Note that passing constants to a transformations requires using const which can be imported from tecton.

from tecton import transformation, Input, batch_feature_view, const
from ads.entities import auction
from ads.data_sources.ad_impressions_batch import ad_impressions_batch
from datetime import datetime

# Create new column by splitting the string in an existing column.
@transformation(mode="spark_sql")
def str_split(input_data, column_to_split, new_column_name, delimiter):
    return f"""
    SELECT
        *,
        split({column_to_split}, {delimiter}) AS {new_column_name}
    FROM {input_data}
    """

# Create features based on the keyword array
@transformation(mode="spark_sql")
def keyword_stats(input_data, keyword_column):
    return f"""
    SELECT
        auction_id,
        timestamp,
        size({keyword_column}) AS num_keywords,
        concat_ws(",", {keyword_column}) AS keyword_list,
        array_contains({keyword_column}, "bitcoin") AS keyword_contains_bitcoin
    FROM {input_data}
    """

# This feature view runs in pipeline mode to turn the keyword string into an
# array of words, then create metrics based on that array.
@batch_feature_view(
    mode='pipeline',
    inputs={
        'ad_impressions': Input(ad_impressions_batch)
    },
    entities=[auction],
    ttl='1d',
    batch_schedule='1d',
    online=True,
    offline=True,
    feature_start_time=datetime(2020, 5, 1),
    family='ads',
    owner='derek@tecton.ai',
    tags={'release': 'production'}
    )
def auction_keywords(ad_impressions):
    split_keywords = str_split(ad_impressions, const("content_keyword"), const("keywords"), const("\' \'"))
    return keyword_stats(split_keywords, const("keywords"))

Annotation Parameters

The attributes configured in the annotation will tell Tecton how to:

  • Execute your pipeline
  • Materialize your data
  • Organize your features

See the API reference for the specific parameters available for each type of Feature View.
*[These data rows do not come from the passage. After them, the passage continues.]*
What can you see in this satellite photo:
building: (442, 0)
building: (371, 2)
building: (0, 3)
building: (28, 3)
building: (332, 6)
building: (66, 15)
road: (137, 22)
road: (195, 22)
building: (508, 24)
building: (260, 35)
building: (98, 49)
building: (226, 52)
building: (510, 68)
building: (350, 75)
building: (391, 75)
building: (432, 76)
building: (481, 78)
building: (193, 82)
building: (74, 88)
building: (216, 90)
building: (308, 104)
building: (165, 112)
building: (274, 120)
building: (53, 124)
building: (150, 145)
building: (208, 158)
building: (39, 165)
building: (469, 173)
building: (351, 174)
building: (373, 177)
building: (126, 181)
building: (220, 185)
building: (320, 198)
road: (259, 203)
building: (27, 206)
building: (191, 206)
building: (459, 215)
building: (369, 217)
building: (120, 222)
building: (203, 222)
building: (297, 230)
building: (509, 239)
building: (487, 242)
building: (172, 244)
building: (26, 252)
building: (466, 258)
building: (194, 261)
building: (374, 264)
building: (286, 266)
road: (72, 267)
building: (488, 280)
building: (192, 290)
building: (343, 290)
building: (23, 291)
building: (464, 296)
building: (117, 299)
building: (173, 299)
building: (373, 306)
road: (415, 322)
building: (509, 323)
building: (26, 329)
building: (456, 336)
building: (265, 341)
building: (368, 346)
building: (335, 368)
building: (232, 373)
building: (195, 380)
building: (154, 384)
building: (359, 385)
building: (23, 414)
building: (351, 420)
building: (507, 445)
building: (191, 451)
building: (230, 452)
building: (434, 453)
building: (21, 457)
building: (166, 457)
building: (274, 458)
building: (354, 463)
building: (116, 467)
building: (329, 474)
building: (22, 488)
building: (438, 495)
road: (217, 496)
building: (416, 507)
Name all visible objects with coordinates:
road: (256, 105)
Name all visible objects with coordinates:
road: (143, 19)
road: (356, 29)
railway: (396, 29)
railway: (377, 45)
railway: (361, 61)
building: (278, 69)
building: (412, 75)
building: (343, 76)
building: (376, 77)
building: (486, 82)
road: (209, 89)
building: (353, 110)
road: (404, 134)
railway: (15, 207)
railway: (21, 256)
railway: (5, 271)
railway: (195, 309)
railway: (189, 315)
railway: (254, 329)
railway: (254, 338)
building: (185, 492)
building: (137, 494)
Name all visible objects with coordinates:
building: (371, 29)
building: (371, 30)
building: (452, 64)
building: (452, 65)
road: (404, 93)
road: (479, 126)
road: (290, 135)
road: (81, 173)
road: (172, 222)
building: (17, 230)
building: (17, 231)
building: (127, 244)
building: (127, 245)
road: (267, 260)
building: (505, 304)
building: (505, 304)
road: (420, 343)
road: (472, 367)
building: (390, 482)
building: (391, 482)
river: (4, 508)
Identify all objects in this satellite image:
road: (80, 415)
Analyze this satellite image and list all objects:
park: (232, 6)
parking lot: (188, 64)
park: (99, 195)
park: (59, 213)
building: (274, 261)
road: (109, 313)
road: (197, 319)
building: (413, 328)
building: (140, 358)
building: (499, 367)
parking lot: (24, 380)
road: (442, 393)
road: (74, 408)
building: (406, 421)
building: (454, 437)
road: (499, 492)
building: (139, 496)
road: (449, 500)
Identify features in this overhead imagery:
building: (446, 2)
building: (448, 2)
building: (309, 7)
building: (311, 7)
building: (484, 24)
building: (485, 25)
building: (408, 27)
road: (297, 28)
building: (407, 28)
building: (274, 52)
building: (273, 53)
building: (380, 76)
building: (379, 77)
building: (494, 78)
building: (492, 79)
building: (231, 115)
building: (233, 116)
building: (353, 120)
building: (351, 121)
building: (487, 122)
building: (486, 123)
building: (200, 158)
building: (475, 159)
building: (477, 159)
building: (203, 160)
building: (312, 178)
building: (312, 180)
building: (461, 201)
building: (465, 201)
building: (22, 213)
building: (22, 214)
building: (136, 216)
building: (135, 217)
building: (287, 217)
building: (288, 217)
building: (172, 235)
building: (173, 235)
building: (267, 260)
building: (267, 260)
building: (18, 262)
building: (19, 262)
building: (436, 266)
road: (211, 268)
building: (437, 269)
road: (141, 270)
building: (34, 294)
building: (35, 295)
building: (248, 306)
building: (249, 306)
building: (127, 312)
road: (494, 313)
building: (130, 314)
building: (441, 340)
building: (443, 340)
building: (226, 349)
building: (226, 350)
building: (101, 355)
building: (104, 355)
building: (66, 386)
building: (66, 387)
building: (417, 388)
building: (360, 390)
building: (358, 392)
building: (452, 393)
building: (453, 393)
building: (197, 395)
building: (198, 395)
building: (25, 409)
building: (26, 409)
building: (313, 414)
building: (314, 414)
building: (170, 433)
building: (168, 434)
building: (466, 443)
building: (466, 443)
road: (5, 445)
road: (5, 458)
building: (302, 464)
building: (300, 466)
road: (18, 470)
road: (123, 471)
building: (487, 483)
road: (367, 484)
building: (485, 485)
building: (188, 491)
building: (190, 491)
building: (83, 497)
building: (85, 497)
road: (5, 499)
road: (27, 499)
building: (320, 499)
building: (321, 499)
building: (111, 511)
Interacting with a Feature View

Once you have applied your Feature View to the Feature Store, the Tecton SDK provides a set of methods that allow you to access a feature in your Notebook. Here are a few examples of common actions.

Retrieving a Feature View object

First, you'll need to get the feature view with the registered name.

feature_view = tecton.get_feature_view("user_ad_impression_counts")

Viewing Feature View Data

Viewing a sample of feature values can help validate that you've implemented it correctly, or understand the data structure when exploring a feature you're unfamiliar with.

For Batch and Stream features you can use the FeatureView.get_features() method to view some output from your new feature. To help your query run faster, you can use the start_time and end_time parameters to select a subset of dates, or pass an entities DataFrame of keys to view results for just those entity keys.

from datetime import datetime, timedelta
start_time = datetime.today() - timedelta(days=2)
results = feature_view.get_features(start_time=start_time)
display(results)

Because On-Demand Feature Views depend on request data and or other Batch and Stream Feature Views, they cannot simply be looked up from the Feature Store using get_features() without the proper input data. Refer to On-Demand Feature Views for more details on how to test and preview these Feature Views.